Stored items from a collection:
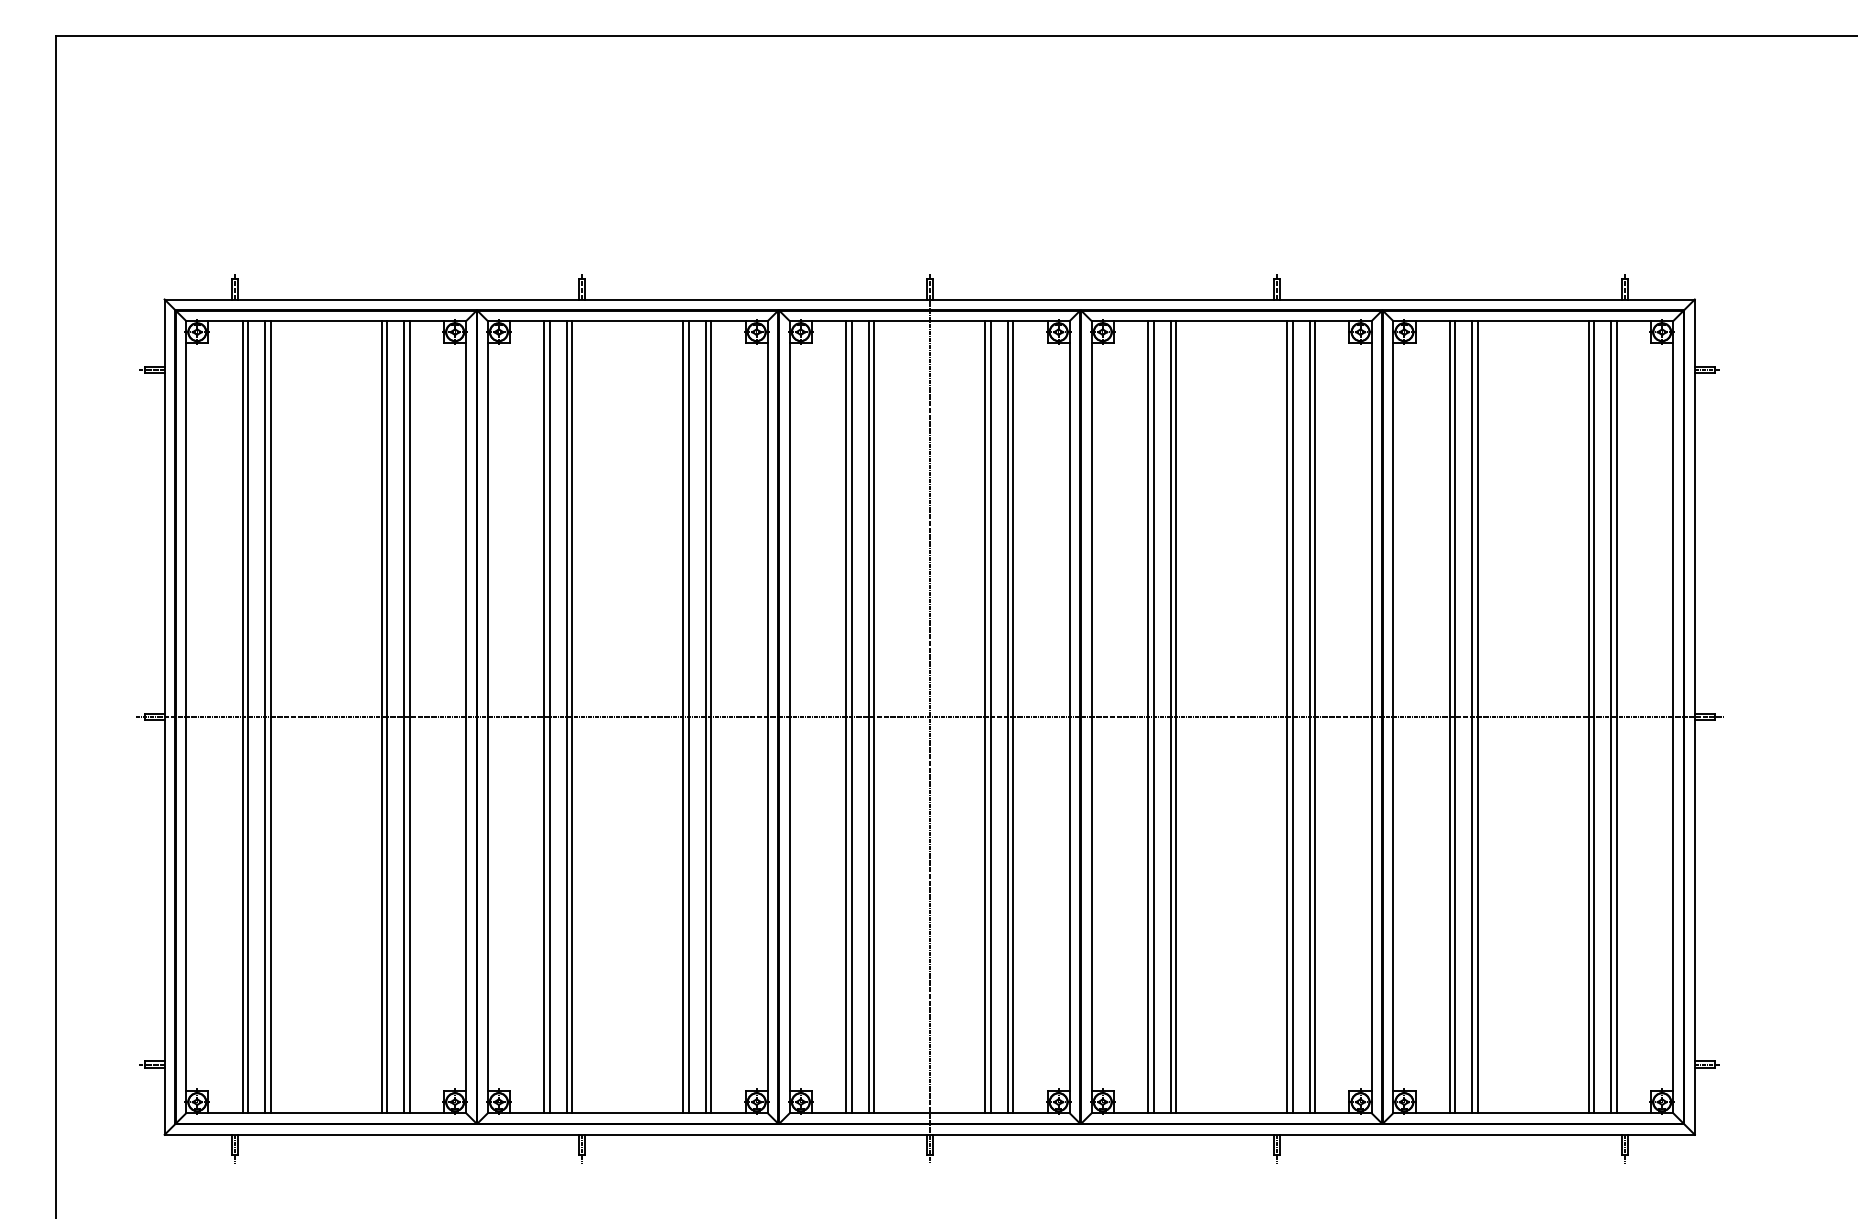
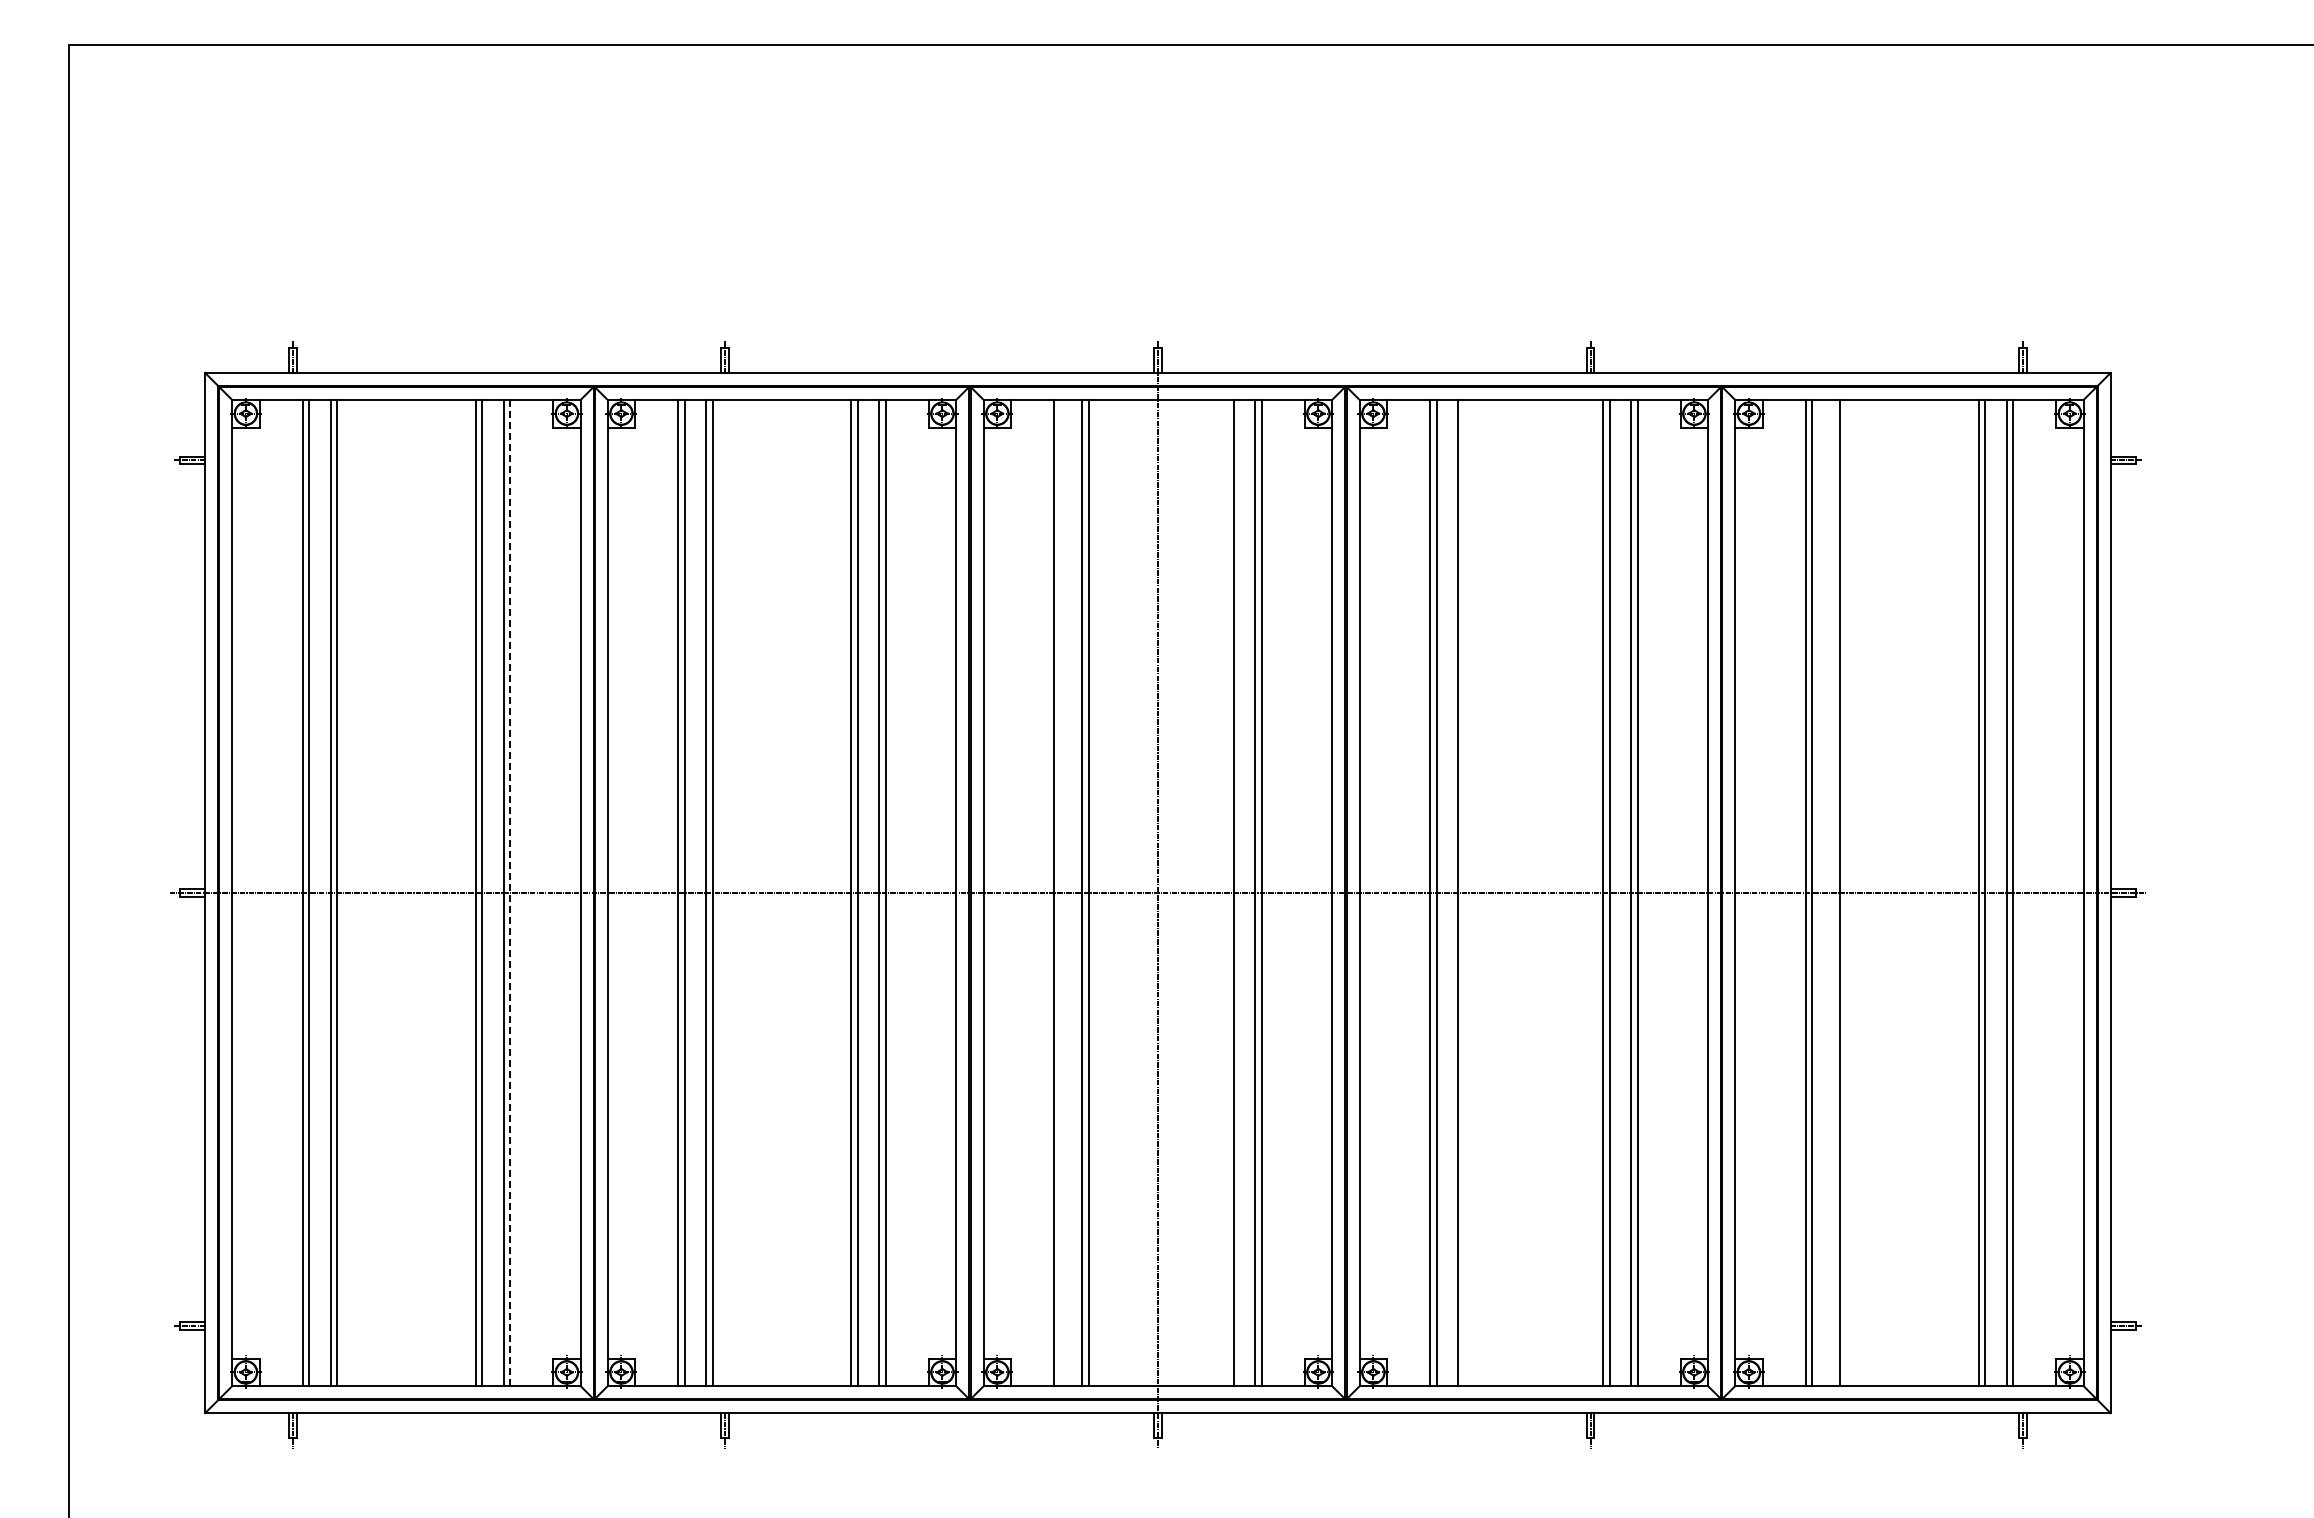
line: (409, 716) -> (510, 892), solid -> dashed
line: (851, 716) -> (1060, 892), removed
line: (985, 716) -> (1227, 892), removed
line: (1175, 716) -> (1464, 892), removed
line: (1472, 716) -> (1833, 892), removed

### PROBLEM STATEMENT
Only the lines from the one with "line: (985, 716) -> (1227, 892), removed" through the end of the data belong in the answer, each reproduced exactly.

### WRITTEN ANSWER
line: (985, 716) -> (1227, 892), removed
line: (1175, 716) -> (1464, 892), removed
line: (1472, 716) -> (1833, 892), removed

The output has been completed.